1. Isolating Compute Resources for AI Training in GCP Folders

    Python

    To isolate compute resources for AI training in GCP using folders, you can employ a combination of GCP's Resource Policies and IAM (Identity and Access Management) Policies. Folders in GCP allow you to hierarchically organize resources, which helps in managing permissions and structuring your cloud environment to reflect your organization.

    Here's a program that demonstrates how to set up a folder on GCP, apply resource policies to manage how compute resources like Google Compute Engine instances are used, and enforce IAM policies for access control:

    Program Explanation

    1. Create a Folder: We start by creating a GCP folder. This will serve as the container for all our compute resources that we want to isolate for AI training.
    2. Resource Policy: We create a resource policy attached to compute resources. This can be used to define various aspects like schedules for VM instance creation and deletion, snapshot policies, etc.
    3. IAM Policies: We set IAM policies at the folder level, which will govern who has access to the resources within this folder. This can be as granular as needed, assigning specific roles to individuals or groups for this collection of resources.

    Let's go through the code step-by-step.

    Pulumi Program for Isolating Compute Resources in a GCP Folder

    import pulumi import pulumi_gcp as gcp # Replace 'your-project-id' and 'your-folder-name' with your GCP project ID and desired folder name. project_id = 'your-project-id' folder_name = 'your-folder-name' # Create a GCP Folder under the organization. ai_folder = gcp.resourcemanager.Folder(folder_name, parent=f"organizations/{project_id}", display_name="AI Training Resources") # Define a compute resource policy. resource_policy = gcp.compute.ResourcePolicy("ai-training-policy", region="us-central1", snapshot_schedule_policy=gcp.compute.ResourcePolicySnapshotSchedulePolicyArgs( schedule=gcp.compute.ResourcePolicySnapshotSchedulePolicyScheduleArgs( daily_schedule=gcp.compute.ResourcePolicySnapshotSchedulePolicyScheduleDailyScheduleArgs( days_in_cycle=1, start_time="04:00" ) ), retention_policy=gcp.compute.ResourcePolicySnapshotSchedulePolicyRetentionPolicyArgs( max_retention_days=7, on_source_disk_delete="KEEP_AUTO_SNAPSHOTS" ) ), project=project_id) # Replace 'your-role-id' with the appropriate role ID for IAM (e.g., roles/compute.viewer). # Replace 'user:example-user@example.com' with the user's email. role_id = "your-role-id" member = "user:example-user@example.com" # Applying an IAM policy on the folder level. iam_policy = gcp.folder.IAMPolicy("ai-folder-iam", folder=ai_folder.id, policy_data=pulumi.Output.all(ai_folder.id).apply(lambda folder_id: gcp.iam.get_policy( project=project_id, folder=folder_id ).then(lambda policy: gcp.iam.Policy( bindings=[ gcp.iam.PolicyBinding( role=role_id, members=[member] ) ] ) )) ) # Exporting the folder ID and resource policy ID. pulumi.export("folder_id", ai_folder.id) pulumi.export("resource_policy_id", resource_policy.id)

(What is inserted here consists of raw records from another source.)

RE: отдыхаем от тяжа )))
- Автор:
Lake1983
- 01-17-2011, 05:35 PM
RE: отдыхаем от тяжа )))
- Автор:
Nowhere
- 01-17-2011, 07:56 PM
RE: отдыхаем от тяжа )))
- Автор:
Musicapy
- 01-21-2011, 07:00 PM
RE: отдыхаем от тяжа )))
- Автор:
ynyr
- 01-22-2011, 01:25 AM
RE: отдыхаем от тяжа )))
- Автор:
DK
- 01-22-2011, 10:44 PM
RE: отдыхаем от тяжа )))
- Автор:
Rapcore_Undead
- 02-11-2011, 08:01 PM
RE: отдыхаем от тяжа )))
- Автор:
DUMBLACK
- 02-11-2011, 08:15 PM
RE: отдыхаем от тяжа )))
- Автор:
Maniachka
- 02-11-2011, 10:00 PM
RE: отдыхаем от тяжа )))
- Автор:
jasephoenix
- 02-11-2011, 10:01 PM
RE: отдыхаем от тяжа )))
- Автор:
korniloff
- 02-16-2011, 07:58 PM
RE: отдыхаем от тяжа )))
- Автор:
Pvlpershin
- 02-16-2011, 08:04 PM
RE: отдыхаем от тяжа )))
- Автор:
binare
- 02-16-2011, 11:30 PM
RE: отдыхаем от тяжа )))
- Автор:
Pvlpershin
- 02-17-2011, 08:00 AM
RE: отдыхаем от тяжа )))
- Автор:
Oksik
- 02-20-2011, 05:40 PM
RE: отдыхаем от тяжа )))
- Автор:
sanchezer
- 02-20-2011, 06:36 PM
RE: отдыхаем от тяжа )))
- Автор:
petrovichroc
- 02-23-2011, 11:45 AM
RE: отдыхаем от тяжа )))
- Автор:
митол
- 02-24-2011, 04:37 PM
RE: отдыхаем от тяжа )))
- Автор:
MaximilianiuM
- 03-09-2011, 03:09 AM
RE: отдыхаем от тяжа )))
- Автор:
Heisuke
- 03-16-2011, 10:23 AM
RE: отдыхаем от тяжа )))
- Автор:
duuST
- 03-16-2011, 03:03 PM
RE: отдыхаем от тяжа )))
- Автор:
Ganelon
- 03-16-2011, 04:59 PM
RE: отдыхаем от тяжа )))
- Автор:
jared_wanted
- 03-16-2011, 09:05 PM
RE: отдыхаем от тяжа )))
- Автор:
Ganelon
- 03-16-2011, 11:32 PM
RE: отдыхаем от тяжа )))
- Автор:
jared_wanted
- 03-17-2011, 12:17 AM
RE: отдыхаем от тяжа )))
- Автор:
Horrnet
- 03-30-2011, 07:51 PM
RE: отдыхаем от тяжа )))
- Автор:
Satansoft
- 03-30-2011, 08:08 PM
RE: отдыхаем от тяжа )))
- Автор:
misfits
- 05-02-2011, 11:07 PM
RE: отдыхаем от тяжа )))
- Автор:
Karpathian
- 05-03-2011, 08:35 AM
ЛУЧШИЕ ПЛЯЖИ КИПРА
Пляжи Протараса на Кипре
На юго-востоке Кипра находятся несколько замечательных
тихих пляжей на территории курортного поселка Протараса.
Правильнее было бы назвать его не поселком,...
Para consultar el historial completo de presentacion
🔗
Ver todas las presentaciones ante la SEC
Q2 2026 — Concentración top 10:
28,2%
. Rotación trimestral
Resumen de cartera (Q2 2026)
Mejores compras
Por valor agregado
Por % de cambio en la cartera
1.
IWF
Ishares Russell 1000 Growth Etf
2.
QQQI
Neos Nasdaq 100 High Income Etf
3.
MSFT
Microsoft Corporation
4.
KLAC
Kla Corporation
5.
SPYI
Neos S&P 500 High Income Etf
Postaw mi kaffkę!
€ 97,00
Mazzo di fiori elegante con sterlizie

    In this code, we specify the project ID, folder name, IAM role, and a user(email) to apply the policy. We first create a GCP folder situated under an organization, which requires replacing 'your-project-id' with your actual GCP project ID. The IAM policy is then generated with a specified role and a member, replacing 'your-role-id' and 'user:example-user@example.com' with actual values suitable for your setup.

    The resource policy ai-training-policy is established to manage snapshot schedules, dictating when snapshots are taken and how long they're retained. Adjust 'us-central1' to the appropriate region as necessary.

    Once this Pulumi program is run, it will create a folder and apply the defined resource and IAM policies to it. The folder ID and resource policy ID will be exported as output, making them available for reference in the Pulumi Console.

    Be sure to set up your environment with proper GCP credentials and Pulumi installed to run this code. This program should be placed in a __main__.py file within a Pulumi project directory. Run pulumi up in the terminal to execute the code and apply the changes to your GCP environment.

    Remember, this is a starting point, and depending on your precise use case and security requirements, you may need to add more fine-tuned policies and resource configurations.